**Requirement:**
Repeat all of the data below line for line, changing nothing.
-------- Extracted records
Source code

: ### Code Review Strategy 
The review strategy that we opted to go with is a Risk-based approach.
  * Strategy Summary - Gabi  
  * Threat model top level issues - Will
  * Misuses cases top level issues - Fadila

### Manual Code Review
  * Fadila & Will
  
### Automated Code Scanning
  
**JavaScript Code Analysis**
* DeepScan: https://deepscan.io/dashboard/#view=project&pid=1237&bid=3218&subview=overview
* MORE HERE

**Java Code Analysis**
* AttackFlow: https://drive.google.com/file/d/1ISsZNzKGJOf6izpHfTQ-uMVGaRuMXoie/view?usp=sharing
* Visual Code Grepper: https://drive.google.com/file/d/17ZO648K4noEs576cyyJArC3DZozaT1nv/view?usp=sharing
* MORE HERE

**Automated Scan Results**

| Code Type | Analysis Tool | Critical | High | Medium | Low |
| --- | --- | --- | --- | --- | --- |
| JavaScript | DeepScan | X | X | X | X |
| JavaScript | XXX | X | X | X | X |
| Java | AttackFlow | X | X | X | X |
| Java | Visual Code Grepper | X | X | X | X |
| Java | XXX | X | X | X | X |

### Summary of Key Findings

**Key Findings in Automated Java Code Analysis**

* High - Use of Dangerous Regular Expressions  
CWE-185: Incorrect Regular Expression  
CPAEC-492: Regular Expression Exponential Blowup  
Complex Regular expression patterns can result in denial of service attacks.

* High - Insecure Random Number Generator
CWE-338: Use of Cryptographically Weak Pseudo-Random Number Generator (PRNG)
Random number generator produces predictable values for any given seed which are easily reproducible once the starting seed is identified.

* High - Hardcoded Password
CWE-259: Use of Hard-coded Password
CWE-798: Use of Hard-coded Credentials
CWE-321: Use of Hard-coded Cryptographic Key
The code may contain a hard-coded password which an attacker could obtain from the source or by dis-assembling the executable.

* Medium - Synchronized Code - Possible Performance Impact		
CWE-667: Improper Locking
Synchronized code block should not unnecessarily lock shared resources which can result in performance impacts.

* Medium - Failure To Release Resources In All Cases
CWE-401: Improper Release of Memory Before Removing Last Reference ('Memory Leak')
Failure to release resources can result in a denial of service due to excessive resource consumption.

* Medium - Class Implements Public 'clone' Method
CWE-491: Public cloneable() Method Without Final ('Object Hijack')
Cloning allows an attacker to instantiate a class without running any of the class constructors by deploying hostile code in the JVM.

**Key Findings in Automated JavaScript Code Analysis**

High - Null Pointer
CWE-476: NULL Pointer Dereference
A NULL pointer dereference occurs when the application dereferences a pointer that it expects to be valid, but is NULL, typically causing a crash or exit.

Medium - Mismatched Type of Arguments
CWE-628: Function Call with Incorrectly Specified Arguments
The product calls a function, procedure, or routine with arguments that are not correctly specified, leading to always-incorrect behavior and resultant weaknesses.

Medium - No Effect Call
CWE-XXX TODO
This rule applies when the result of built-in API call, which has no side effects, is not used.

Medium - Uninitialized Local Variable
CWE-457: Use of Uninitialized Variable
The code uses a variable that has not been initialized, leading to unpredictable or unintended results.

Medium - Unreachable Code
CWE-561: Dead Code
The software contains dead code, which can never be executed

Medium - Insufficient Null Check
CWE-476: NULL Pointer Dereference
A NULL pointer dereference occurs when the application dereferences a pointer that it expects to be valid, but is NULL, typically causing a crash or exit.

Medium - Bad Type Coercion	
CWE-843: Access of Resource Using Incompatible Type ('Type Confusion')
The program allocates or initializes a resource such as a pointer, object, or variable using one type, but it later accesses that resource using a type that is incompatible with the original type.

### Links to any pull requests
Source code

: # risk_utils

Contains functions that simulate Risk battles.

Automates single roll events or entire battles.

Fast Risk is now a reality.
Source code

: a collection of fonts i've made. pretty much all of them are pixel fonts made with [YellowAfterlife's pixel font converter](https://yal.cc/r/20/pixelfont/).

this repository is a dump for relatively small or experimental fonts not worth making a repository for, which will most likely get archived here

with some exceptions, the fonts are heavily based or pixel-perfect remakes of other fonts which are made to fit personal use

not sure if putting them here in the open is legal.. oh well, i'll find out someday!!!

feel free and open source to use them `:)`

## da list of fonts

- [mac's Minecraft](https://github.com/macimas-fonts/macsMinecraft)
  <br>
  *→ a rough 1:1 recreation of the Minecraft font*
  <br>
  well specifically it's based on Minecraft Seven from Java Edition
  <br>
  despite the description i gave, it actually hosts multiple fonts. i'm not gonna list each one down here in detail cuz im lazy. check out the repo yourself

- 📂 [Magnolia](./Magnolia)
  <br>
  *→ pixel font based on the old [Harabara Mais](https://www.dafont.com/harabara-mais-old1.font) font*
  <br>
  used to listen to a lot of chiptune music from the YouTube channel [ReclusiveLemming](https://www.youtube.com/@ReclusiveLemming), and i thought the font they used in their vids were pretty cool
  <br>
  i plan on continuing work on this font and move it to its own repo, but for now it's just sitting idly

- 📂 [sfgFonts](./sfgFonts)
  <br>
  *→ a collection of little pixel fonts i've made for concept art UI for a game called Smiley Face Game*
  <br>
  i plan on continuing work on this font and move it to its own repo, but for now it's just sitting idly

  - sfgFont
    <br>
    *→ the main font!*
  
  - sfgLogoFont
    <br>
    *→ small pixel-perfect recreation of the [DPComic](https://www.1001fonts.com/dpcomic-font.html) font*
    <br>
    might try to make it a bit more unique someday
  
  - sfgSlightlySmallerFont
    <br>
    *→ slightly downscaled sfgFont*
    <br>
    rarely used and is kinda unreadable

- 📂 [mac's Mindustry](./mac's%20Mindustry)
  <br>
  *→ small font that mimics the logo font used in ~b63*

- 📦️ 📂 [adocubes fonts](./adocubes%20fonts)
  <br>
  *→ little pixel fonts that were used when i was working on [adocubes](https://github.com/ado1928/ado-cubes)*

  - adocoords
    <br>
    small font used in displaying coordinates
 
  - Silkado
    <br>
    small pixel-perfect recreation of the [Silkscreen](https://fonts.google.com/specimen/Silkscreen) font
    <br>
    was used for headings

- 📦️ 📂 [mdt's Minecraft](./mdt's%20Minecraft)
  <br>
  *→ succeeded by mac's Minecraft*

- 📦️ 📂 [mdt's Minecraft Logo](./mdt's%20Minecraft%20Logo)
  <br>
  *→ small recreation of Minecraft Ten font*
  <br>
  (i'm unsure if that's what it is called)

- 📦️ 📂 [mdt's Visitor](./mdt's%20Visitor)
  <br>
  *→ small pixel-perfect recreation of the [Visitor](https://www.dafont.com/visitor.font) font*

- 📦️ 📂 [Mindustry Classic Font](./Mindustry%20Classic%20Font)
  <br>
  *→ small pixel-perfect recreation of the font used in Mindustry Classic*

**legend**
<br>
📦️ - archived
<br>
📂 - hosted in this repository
----------------
**Output of the exercise:**
Source code

: ### Code Review Strategy 
The review strategy that we opted to go with is a Risk-based approach.
  * Strategy Summary - Gabi  
  * Threat model top level issues - Will
  * Misuses cases top level issues - Fadila

### Manual Code Review
  * Fadila & Will
  
### Automated Code Scanning
  
**JavaScript Code Analysis**
* DeepScan: https://deepscan.io/dashboard/#view=project&pid=1237&bid=3218&subview=overview
* MORE HERE

**Java Code Analysis**
* AttackFlow: https://drive.google.com/file/d/1ISsZNzKGJOf6izpHfTQ-uMVGaRuMXoie/view?usp=sharing
* Visual Code Grepper: https://drive.google.com/file/d/17ZO648K4noEs576cyyJArC3DZozaT1nv/view?usp=sharing
* MORE HERE

**Automated Scan Results**

| Code Type | Analysis Tool | Critical | High | Medium | Low |
| --- | --- | --- | --- | --- | --- |
| JavaScript | DeepScan | X | X | X | X |
| JavaScript | XXX | X | X | X | X |
| Java | AttackFlow | X | X | X | X |
| Java | Visual Code Grepper | X | X | X | X |
| Java | XXX | X | X | X | X |

### Summary of Key Findings

**Key Findings in Automated Java Code Analysis**

* High - Use of Dangerous Regular Expressions  
CWE-185: Incorrect Regular Expression  
CPAEC-492: Regular Expression Exponential Blowup  
Complex Regular expression patterns can result in denial of service attacks.

* High - Insecure Random Number Generator
CWE-338: Use of Cryptographically Weak Pseudo-Random Number Generator (PRNG)
Random number generator produces predictable values for any given seed which are easily reproducible once the starting seed is identified.

* High - Hardcoded Password
CWE-259: Use of Hard-coded Password
CWE-798: Use of Hard-coded Credentials
CWE-321: Use of Hard-coded Cryptographic Key
The code may contain a hard-coded password which an attacker could obtain from the source or by dis-assembling the executable.

* Medium - Synchronized Code - Possible Performance Impact		
CWE-667: Improper Locking
Synchronized code block should not unnecessarily lock shared resources which can result in performance impacts.

* Medium - Failure To Release Resources In All Cases
CWE-401: Improper Release of Memory Before Removing Last Reference ('Memory Leak')
Failure to release resources can result in a denial of service due to excessive resource consumption.

* Medium - Class Implements Public 'clone' Method
CWE-491: Public cloneable() Method Without Final ('Object Hijack')
Cloning allows an attacker to instantiate a class without running any of the class constructors by deploying hostile code in the JVM.

**Key Findings in Automated JavaScript Code Analysis**

High - Null Pointer
CWE-476: NULL Pointer Dereference
A NULL pointer dereference occurs when the application dereferences a pointer that it expects to be valid, but is NULL, typically causing a crash or exit.

Medium - Mismatched Type of Arguments
CWE-628: Function Call with Incorrectly Specified Arguments
The product calls a function, procedure, or routine with arguments that are not correctly specified, leading to always-incorrect behavior and resultant weaknesses.

Medium - No Effect Call
CWE-XXX TODO
This rule applies when the result of built-in API call, which has no side effects, is not used.

Medium - Uninitialized Local Variable
CWE-457: Use of Uninitialized Variable
The code uses a variable that has not been initialized, leading to unpredictable or unintended results.

Medium - Unreachable Code
CWE-561: Dead Code
The software contains dead code, which can never be executed

Medium - Insufficient Null Check
CWE-476: NULL Pointer Dereference
A NULL pointer dereference occurs when the application dereferences a pointer that it expects to be valid, but is NULL, typically causing a crash or exit.

Medium - Bad Type Coercion	
CWE-843: Access of Resource Using Incompatible Type ('Type Confusion')
The program allocates or initializes a resource such as a pointer, object, or variable using one type, but it later accesses that resource using a type that is incompatible with the original type.

### Links to any pull requests
Source code

: # risk_utils

Contains functions that simulate Risk battles.

Automates single roll events or entire battles.

Fast Risk is now a reality.
Source code

: a collection of fonts i've made. pretty much all of them are pixel fonts made with [YellowAfterlife's pixel font converter](https://yal.cc/r/20/pixelfont/).

this repository is a dump for relatively small or experimental fonts not worth making a repository for, which will most likely get archived here

with some exceptions, the fonts are heavily based or pixel-perfect remakes of other fonts which are made to fit personal use

not sure if putting them here in the open is legal.. oh well, i'll find out someday!!!

feel free and open source to use them `:)`

## da list of fonts

- [mac's Minecraft](https://github.com/macimas-fonts/macsMinecraft)
  <br>
  *→ a rough 1:1 recreation of the Minecraft font*
  <br>
  well specifically it's based on Minecraft Seven from Java Edition
  <br>
  despite the description i gave, it actually hosts multiple fonts. i'm not gonna list each one down here in detail cuz im lazy. check out the repo yourself

- 📂 [Magnolia](./Magnolia)
  <br>
  *→ pixel font based on the old [Harabara Mais](https://www.dafont.com/harabara-mais-old1.font) font*
  <br>
  used to listen to a lot of chiptune music from the YouTube channel [ReclusiveLemming](https://www.youtube.com/@ReclusiveLemming), and i thought the font they used in their vids were pretty cool
  <br>
  i plan on continuing work on this font and move it to its own repo, but for now it's just sitting idly

- 📂 [sfgFonts](./sfgFonts)
  <br>
  *→ a collection of little pixel fonts i've made for concept art UI for a game called Smiley Face Game*
  <br>
  i plan on continuing work on this font and move it to its own repo, but for now it's just sitting idly

  - sfgFont
    <br>
    *→ the main font!*
  
  - sfgLogoFont
    <br>
    *→ small pixel-perfect recreation of the [DPComic](https://www.1001fonts.com/dpcomic-font.html) font*
    <br>
    might try to make it a bit more unique someday
  
  - sfgSlightlySmallerFont
    <br>
    *→ slightly downscaled sfgFont*
    <br>
    rarely used and is kinda unreadable

- 📂 [mac's Mindustry](./mac's%20Mindustry)
  <br>
  *→ small font that mimics the logo font used in ~b63*

- 📦️ 📂 [adocubes fonts](./adocubes%20fonts)
  <br>
  *→ little pixel fonts that were used when i was working on [adocubes](https://github.com/ado1928/ado-cubes)*

  - adocoords
    <br>
    small font used in displaying coordinates
 
  - Silkado
    <br>
    small pixel-perfect recreation of the [Silkscreen](https://fonts.google.com/specimen/Silkscreen) font
    <br>
    was used for headings

- 📦️ 📂 [mdt's Minecraft](./mdt's%20Minecraft)
  <br>
  *→ succeeded by mac's Minecraft*

- 📦️ 📂 [mdt's Minecraft Logo](./mdt's%20Minecraft%20Logo)
  <br>
  *→ small recreation of Minecraft Ten font*
  <br>
  (i'm unsure if that's what it is called)

- 📦️ 📂 [mdt's Visitor](./mdt's%20Visitor)
  <br>
  *→ small pixel-perfect recreation of the [Visitor](https://www.dafont.com/visitor.font) font*

- 📦️ 📂 [Mindustry Classic Font](./Mindustry%20Classic%20Font)
  <br>
  *→ small pixel-perfect recreation of the font used in Mindustry Classic*

**legend**
<br>
📦️ - archived
<br>
📂 - hosted in this repository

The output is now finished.